PROBLEM REQUIREMENTS
Give back every record that follows, exactly as written.

STUDY MATERIAL
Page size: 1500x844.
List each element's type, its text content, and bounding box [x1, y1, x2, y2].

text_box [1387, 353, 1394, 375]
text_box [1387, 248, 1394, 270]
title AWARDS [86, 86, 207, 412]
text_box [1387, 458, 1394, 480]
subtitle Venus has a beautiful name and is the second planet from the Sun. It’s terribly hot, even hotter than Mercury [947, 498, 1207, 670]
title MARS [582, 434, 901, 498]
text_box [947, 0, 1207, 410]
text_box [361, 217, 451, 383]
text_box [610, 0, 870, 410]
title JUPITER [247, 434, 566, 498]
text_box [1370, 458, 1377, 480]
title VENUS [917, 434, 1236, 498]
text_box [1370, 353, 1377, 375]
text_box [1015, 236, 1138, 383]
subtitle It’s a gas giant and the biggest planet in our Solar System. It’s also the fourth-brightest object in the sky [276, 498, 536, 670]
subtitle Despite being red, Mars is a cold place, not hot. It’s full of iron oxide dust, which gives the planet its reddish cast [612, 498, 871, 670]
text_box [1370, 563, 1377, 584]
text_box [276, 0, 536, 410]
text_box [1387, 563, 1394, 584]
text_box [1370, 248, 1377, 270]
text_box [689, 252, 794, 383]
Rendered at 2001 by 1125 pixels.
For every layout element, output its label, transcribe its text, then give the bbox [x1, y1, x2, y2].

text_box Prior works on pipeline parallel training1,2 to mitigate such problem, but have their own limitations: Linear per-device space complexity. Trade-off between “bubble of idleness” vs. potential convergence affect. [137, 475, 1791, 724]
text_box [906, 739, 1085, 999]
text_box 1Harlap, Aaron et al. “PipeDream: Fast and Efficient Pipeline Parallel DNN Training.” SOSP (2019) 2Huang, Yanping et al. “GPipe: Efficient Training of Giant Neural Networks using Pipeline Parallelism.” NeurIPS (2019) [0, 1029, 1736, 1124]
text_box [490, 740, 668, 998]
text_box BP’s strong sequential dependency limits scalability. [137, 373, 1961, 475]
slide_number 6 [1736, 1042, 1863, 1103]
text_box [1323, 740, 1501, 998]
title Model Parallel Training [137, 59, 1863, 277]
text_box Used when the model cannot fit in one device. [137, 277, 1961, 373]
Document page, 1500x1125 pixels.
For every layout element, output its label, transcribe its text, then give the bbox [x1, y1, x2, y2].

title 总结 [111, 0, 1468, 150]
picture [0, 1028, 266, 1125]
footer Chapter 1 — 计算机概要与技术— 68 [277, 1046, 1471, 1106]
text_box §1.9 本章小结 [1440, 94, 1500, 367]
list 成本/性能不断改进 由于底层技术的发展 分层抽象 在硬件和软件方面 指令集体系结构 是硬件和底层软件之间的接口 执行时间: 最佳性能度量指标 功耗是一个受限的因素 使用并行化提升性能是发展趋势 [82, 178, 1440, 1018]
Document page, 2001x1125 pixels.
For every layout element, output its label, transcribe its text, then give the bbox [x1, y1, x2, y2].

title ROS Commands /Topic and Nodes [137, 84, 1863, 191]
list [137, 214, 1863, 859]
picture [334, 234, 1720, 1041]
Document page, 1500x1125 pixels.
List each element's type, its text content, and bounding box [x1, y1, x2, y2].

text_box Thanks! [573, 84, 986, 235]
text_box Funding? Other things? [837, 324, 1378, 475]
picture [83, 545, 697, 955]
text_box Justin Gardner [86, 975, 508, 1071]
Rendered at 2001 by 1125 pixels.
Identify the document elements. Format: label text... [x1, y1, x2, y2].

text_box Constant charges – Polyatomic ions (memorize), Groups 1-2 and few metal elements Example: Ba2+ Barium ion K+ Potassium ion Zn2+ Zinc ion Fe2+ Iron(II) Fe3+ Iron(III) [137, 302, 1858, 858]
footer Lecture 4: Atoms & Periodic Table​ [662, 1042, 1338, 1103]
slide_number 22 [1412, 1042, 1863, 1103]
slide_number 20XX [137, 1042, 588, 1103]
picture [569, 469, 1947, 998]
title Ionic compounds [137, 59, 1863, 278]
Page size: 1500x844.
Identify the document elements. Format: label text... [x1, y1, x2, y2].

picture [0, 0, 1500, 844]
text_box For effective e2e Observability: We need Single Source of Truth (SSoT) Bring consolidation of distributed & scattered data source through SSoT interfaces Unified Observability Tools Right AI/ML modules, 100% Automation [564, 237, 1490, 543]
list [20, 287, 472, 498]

RESPONSE TO THE TASK
Page size: 1500x844.
List each element's type, its text content, and bounding box [x1, y1, x2, y2].

text_box [1387, 353, 1394, 375]
text_box [1387, 248, 1394, 270]
title AWARDS [86, 86, 207, 412]
text_box [1387, 458, 1394, 480]
subtitle Venus has a beautiful name and is the second planet from the Sun. It’s terribly hot, even hotter than Mercury [947, 498, 1207, 670]
title MARS [582, 434, 901, 498]
text_box [947, 0, 1207, 410]
text_box [361, 217, 451, 383]
text_box [610, 0, 870, 410]
title JUPITER [247, 434, 566, 498]
text_box [1370, 458, 1377, 480]
title VENUS [917, 434, 1236, 498]
text_box [1370, 353, 1377, 375]
text_box [1015, 236, 1138, 383]
subtitle It’s a gas giant and the biggest planet in our Solar System. It’s also the fourth-brightest object in the sky [276, 498, 536, 670]
subtitle Despite being red, Mars is a cold place, not hot. It’s full of iron oxide dust, which gives the planet its reddish cast [612, 498, 871, 670]
text_box [1370, 563, 1377, 584]
text_box [276, 0, 536, 410]
text_box [1387, 563, 1394, 584]
text_box [1370, 248, 1377, 270]
text_box [689, 252, 794, 383]
Rendered at 2001 by 1125 pixels.
For every layout element, output its label, transcribe its text, then give the bbox [x1, y1, x2, y2].

text_box Prior works on pipeline parallel training1,2 to mitigate such problem, but have their own limitations: Linear per-device space complexity. Trade-off between “bubble of idleness” vs. potential convergence affect. [137, 475, 1791, 724]
text_box [906, 739, 1085, 999]
text_box 1Harlap, Aaron et al. “PipeDream: Fast and Efficient Pipeline Parallel DNN Training.” SOSP (2019) 2Huang, Yanping et al. “GPipe: Efficient Training of Giant Neural Networks using Pipeline Parallelism.” NeurIPS (2019) [0, 1029, 1736, 1124]
text_box [490, 740, 668, 998]
text_box BP’s strong sequential dependency limits scalability. [137, 373, 1961, 475]
slide_number 6 [1736, 1042, 1863, 1103]
text_box [1323, 740, 1501, 998]
title Model Parallel Training [137, 59, 1863, 277]
text_box Used when the model cannot fit in one device. [137, 277, 1961, 373]
Document page, 1500x1125 pixels.
For every layout element, output its label, transcribe its text, then give the bbox [x1, y1, x2, y2].

title 总结 [111, 0, 1468, 150]
picture [0, 1028, 266, 1125]
footer Chapter 1 — 计算机概要与技术— 68 [277, 1046, 1471, 1106]
text_box §1.9 本章小结 [1440, 94, 1500, 367]
list 成本/性能不断改进 由于底层技术的发展 分层抽象 在硬件和软件方面 指令集体系结构 是硬件和底层软件之间的接口 执行时间: 最佳性能度量指标 功耗是一个受限的因素 使用并行化提升性能是发展趋势 [82, 178, 1440, 1018]
Document page, 2001x1125 pixels.
For every layout element, output its label, transcribe its text, then give the bbox [x1, y1, x2, y2].

title ROS Commands /Topic and Nodes [137, 84, 1863, 191]
list [137, 214, 1863, 859]
picture [334, 234, 1720, 1041]
Document page, 1500x1125 pixels.
List each element's type, its text content, and bounding box [x1, y1, x2, y2].

text_box Thanks! [573, 84, 986, 235]
text_box Funding? Other things? [837, 324, 1378, 475]
picture [83, 545, 697, 955]
text_box Justin Gardner [86, 975, 508, 1071]
Rendered at 2001 by 1125 pixels.
Identify the document elements. Format: label text... [x1, y1, x2, y2].

text_box Constant charges – Polyatomic ions (memorize), Groups 1-2 and few metal elements Example: Ba2+ Barium ion K+ Potassium ion Zn2+ Zinc ion Fe2+ Iron(II) Fe3+ Iron(III) [137, 302, 1858, 858]
footer Lecture 4: Atoms & Periodic Table​ [662, 1042, 1338, 1103]
slide_number 22 [1412, 1042, 1863, 1103]
slide_number 20XX [137, 1042, 588, 1103]
picture [569, 469, 1947, 998]
title Ionic compounds [137, 59, 1863, 278]
Page size: 1500x844.
Identify the document elements. Format: label text... [x1, y1, x2, y2].

picture [0, 0, 1500, 844]
text_box For effective e2e Observability: We need Single Source of Truth (SSoT) Bring consolidation of distributed & scattered data source through SSoT interfaces Unified Observability Tools Right AI/ML modules, 100% Automation [564, 237, 1490, 543]
list [20, 287, 472, 498]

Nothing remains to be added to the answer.